Six months into the pandemic, America needs a “massive response” to the coronavirus to keep the economy running, said House Speaker Nancy Pelosi on Tuesday speaking to the National Farmers Union. “You can’t have a skinny deal,” said Pelosi, urging NFU members to tell lawmakers to pass comprehensive legislation.
“You have to have a massive problem met by a massive response to it,” she said. Speaking to NFU’s annual fall Fly-In, being held online this year, Pelosi said public sentiment was key to getting action in Congress. Asked by NFU president Rob Larew if there was a pathway out of the months-long deadlock over a new relief package, Pelosi replied, “Know your power … You’re saying ‘this is what we need.”
Congressional Democrats and the Trump administration are more than $2 trillion apart on the size of the first aid bill since March. Time is running out for agreement before the Nov. 3 election. The bipartisan Problem Solvers Caucus, with 50 members in the House, proposed a $1.5 trillion “March to Common Ground” framework on Tuesday in hopes of sparking negotiations.
House Agriculture chairman Collin Peterson told the NFU that an expansion of the land-idling Conservation Reserve “is probably the best and cheapest way to take care of the over-supply” of grain that is weighing on crop prices. The 2018 farm law set maximum enrollment in the reserve at 27 million acres, a 3 million-acre increase. Landowners are paid an annual rent for taking fragile land out of crop production for 10 years or longer. At present, 21.9 million acres are in the reserve.
“So we are looking at that whole program and what we could do to make it better and more affordable and whether this is something to fit into the next farm bill,” said Peterson. The 2018 farm law expires in 2023. Peterson said field hearings on the new farm bill might begin in late 2021 or in 2022.
The Problem Solvers framework calls for a 15 percent SNAP “plus up” through July 2021 at a cost $10 billion, a 15 percent WIC “plus up” through March 2021 at a cost of $1 billion, and $25 billion “for agriculture and aquaculture producers and processors.” It also proposed robust enforcement of worker safety rules, coupled with “enhanced protections for entities which follow enhanced OSHA guidelines.”
All sides agree on additional aid to agriculture. The administration has repeatedly blocked higher SNAP benefits during the pandemic.
Senate Republican Leader Mitch McConnell included $20 billion for aid to agriculture in a so-called skinny bill that was defeated last week.
The Democratic-run House passed a $3.2 trillion coronavirus bill in May that included $10 billion to cover increased food-stamp participation, $1.1 billion for additional costs in WIC, $3 billion for child nutrition programs, and a temporary 15 percent increase in SNAP benefits. It also called for $16.5 billion for direct payments to agricultural producers, $2.5 billion in aid to biofuel producers, payments to poultry and livestock producers who had to kill animals because of coronavirus disruptions at processing plants, and a three-year initiative, costing $1 billion, to plant cover crops on 5 million acres in the “prairie pothole” region of the northern Plains and Midwest.

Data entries
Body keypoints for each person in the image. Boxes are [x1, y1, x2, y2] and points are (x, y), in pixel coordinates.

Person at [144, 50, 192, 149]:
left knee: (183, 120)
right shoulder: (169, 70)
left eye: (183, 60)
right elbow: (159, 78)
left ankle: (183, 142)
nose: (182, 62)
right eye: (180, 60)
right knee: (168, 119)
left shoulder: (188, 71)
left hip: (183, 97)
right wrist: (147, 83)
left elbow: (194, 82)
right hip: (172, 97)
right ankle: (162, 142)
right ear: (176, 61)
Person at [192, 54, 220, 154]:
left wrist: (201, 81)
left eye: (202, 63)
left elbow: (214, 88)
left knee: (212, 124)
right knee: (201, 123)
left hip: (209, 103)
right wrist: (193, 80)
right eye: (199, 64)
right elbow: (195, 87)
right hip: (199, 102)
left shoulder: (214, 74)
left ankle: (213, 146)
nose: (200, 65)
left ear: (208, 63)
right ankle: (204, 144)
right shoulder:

Exercise directions.
Answer these questions from the article on pandemic relief and farm aid:
1. What maximum enrollment did the 2018 farm law set for the Conservation Reserve?
2. How much aid to agriculture did Mitch McConnell include in the skinny bill?
3. What was the size of the coronavirus bill the House passed in May?
The records are separate material and have nothing to do with the article.

Solution to this exercise.
1. 27 million acres
2. $20 billion
3. $3.2 trillion